Teaching woes

Grades are in. My students did horribly and I am taking it personally. This is despite the fact that fellow teachers and my supervisor are telling me not to. This is despite the fact that I graded other exams that showed other classes did not fare much better. Yet, overall, those classes DID fare better. I am left feeling a little discouraged and doubting my abilities to teach English.

Mind you, I know I am a good teacher; I just don’t think I am a good English teacher. I have no idea how to teach listening skills, get students to review vocabulary, get them to read and understand articles in a language completely foreign to them. I talk to a teacher who I admire and tell her things I want to try next semester. She looks at me with a combination of concern and pity and says she’s tried all of those things before and they just don’t work (yet I know her students did better than mine, so she’s doing something right). We get them when it’s too late, she continues: they are taking their last or second to last course in English out of three years in college in addition to what they got in high school. These students simply can’t learn, she tells me in an effort to make me feel better.

In a way, her words do make me feel better. They also go against everything I believe about teaching: To me, you need to believe that every student is reachable in order to teach. Giving up on someone is not an option. Every student deserves a chance. Thing is, I have already seen firstand that many students here abuse this mentality; cheating is rampant. Dishonesty is often prioritized over trying. Case in point: the exams here are standardized across the seven-college system where I work. Apparently, a student in one of the other campuses leaked “information” about the topic of the exam essay – all it takes is a cousin from one college to text to another and the rumor mill spreads. Thing is, this information proved to be false – the essay was about a different, but related, topic. Nevertheless, half of my class wrote about this incorrect topic. So did large percentages of other classes, but mine was the highest at this location. All the campuses were impacted and a flurry of emails among those in charge debated on what to do. In the end it was decided: Those students that wrote about the incorrect topic failed the essay portion of the exam.

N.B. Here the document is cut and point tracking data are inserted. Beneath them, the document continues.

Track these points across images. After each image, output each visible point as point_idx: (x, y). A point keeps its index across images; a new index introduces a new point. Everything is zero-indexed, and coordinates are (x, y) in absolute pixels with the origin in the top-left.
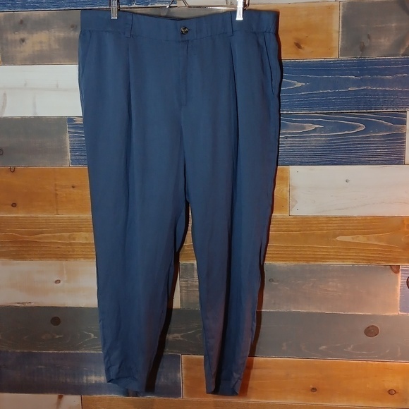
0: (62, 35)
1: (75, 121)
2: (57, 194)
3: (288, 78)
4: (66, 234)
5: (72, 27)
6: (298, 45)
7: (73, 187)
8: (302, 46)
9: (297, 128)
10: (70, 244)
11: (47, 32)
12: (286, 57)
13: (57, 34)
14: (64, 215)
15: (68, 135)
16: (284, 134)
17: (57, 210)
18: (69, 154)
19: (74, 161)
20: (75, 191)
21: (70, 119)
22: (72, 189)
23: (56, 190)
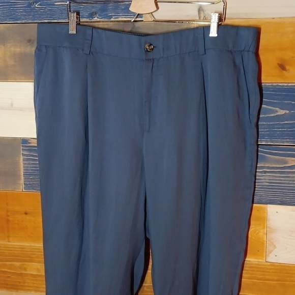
0: (18, 50)
1: (29, 143)
2: (8, 221)
3: (268, 104)
4: (18, 264)
5: (29, 41)
6: (282, 67)
7: (26, 214)
8: (287, 68)
9: (278, 162)
10: (21, 275)
11: (3, 47)
12: (266, 80)
13: (13, 49)
14: (16, 243)
15: (22, 158)
16: (262, 167)
17: (8, 237)
18: (22, 177)
19: (27, 186)
20: (28, 217)
21: (25, 141)
22: (24, 215)
23: (8, 216)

So I can dismiss the abysmal essay scores on something other than my incompetence. However, my students also tanked the other portions of the exam, scoring, for example, three out of twenty on the listening portion; five out of twenty in language knowledge – and that was a score from a student who I know studied. These scores were pretty typical from the performance of the class as a whole; sure most did a little better and some even did a lot better. But for the most part, the scores out of twenty for each section were in the single digits. Did I steer my students wrong? Were they doomed to fail? Would a different teacher have gotten better results from them?

I know I didn’t get them to work hard enough. I was too busy settling in, getting used to the system here and getting used to teaching English, to push. Yet still, I can’t believe these results. As I grade the exams, I scribble down all sort of ideas for next semester; now that I know what the exam looks like, I come up with things I should do in class to prepare them for passing. Maybe some will work, or maybe none will. But I know it’s almost mathematically impossible for students to do worse.

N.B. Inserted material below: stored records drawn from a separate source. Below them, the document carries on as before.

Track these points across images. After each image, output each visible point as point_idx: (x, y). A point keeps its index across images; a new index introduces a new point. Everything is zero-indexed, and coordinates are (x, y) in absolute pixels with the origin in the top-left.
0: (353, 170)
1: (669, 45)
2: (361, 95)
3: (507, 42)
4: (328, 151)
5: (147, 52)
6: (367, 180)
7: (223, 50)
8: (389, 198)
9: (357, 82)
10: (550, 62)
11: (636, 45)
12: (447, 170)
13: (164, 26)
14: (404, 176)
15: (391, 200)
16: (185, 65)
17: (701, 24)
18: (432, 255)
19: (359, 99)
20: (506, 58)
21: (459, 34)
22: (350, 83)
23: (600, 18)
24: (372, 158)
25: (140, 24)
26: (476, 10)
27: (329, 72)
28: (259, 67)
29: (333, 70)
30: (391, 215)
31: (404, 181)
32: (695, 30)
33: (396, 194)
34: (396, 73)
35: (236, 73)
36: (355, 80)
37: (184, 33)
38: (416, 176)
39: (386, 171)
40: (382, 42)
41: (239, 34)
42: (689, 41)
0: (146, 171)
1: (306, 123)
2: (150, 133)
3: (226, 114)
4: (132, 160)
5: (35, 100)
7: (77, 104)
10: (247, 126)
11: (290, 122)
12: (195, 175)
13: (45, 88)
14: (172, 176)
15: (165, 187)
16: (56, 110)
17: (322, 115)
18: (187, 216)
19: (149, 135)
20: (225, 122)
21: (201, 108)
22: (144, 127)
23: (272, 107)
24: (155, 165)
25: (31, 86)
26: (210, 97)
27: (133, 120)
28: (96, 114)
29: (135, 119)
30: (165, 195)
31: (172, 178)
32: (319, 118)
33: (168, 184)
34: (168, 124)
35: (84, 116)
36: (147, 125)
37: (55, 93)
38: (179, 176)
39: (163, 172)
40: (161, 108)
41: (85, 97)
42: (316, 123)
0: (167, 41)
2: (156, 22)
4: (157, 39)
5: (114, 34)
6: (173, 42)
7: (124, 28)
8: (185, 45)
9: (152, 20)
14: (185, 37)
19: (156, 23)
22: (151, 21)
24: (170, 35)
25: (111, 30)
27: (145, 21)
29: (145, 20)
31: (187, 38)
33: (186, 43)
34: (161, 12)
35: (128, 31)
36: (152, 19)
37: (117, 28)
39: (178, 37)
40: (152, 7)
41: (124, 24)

Then again, these students know what’s on the exam. They have taken at least two or three exams with this exact same format before. There are no surprises here. Only disappointment and incredulousness from me. Add to that fading hope – it’s not gone, but it’s barely there. I know it will come back as the shock of today fades, but right now I am not feeling my best.

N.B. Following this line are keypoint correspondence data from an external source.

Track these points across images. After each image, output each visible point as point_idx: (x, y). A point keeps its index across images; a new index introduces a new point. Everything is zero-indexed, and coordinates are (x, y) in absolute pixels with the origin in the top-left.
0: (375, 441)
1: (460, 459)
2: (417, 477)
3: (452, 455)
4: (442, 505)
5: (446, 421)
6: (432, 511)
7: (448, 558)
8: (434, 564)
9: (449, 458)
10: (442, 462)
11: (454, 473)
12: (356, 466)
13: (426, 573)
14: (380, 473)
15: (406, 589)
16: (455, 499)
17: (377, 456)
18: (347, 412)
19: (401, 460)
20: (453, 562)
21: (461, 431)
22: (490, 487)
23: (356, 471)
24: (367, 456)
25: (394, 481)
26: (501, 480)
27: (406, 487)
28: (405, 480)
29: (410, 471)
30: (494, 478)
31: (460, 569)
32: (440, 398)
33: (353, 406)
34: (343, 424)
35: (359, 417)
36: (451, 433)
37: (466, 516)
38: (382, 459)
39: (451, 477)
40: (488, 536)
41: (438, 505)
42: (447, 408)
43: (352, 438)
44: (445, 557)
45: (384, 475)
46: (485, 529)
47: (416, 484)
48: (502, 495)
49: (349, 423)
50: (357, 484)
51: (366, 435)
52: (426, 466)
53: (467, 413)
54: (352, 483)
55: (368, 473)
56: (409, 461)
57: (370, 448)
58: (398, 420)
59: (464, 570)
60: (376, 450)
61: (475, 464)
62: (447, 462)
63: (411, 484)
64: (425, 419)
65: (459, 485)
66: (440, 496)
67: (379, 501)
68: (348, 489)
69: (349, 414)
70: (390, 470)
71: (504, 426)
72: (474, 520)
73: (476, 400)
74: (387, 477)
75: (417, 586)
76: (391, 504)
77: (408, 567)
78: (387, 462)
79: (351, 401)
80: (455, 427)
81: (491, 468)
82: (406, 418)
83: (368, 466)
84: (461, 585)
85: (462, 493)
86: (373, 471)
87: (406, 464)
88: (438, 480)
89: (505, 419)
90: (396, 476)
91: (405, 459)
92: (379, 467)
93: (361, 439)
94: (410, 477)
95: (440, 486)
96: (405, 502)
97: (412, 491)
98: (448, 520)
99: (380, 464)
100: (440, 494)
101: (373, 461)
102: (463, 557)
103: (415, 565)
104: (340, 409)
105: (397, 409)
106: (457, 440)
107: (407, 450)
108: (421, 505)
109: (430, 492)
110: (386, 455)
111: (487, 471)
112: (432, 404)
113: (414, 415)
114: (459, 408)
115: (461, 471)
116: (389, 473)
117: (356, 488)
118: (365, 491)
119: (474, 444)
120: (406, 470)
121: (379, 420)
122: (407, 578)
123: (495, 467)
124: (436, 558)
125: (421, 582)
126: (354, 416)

I turn to my notebook and look at some examples of answers I took from the exams I was grading. Students needed to be able to spell “poly unsaturated fatty acids” in response to a listening question. I admit, this is a very difficult phrase, especially when you consider that these students are writing in a new alphabet, and from left to right instead of right to left as they are accustomed. Nevertheless, they have been studying at the college level for two-three years already and also studied English in secondary school. Here are some answers:

  • Poly unifed facitat acents
  • Protocol universed falting assets
  • Holy ansuration vely assume

For real. This is what I am experiencing over here. Again, I am not sure if this makes me feel better or worse.

I am left with the question: What do I do now? I know part of the answer is to try to change my teaching methods a bit. I don’t want the other part of the answer to be lower my expectations, but I fear this might have to be the case. Any words of wisdom from teachers out there are welcome. Any words of moral support from anyone are also appreciated.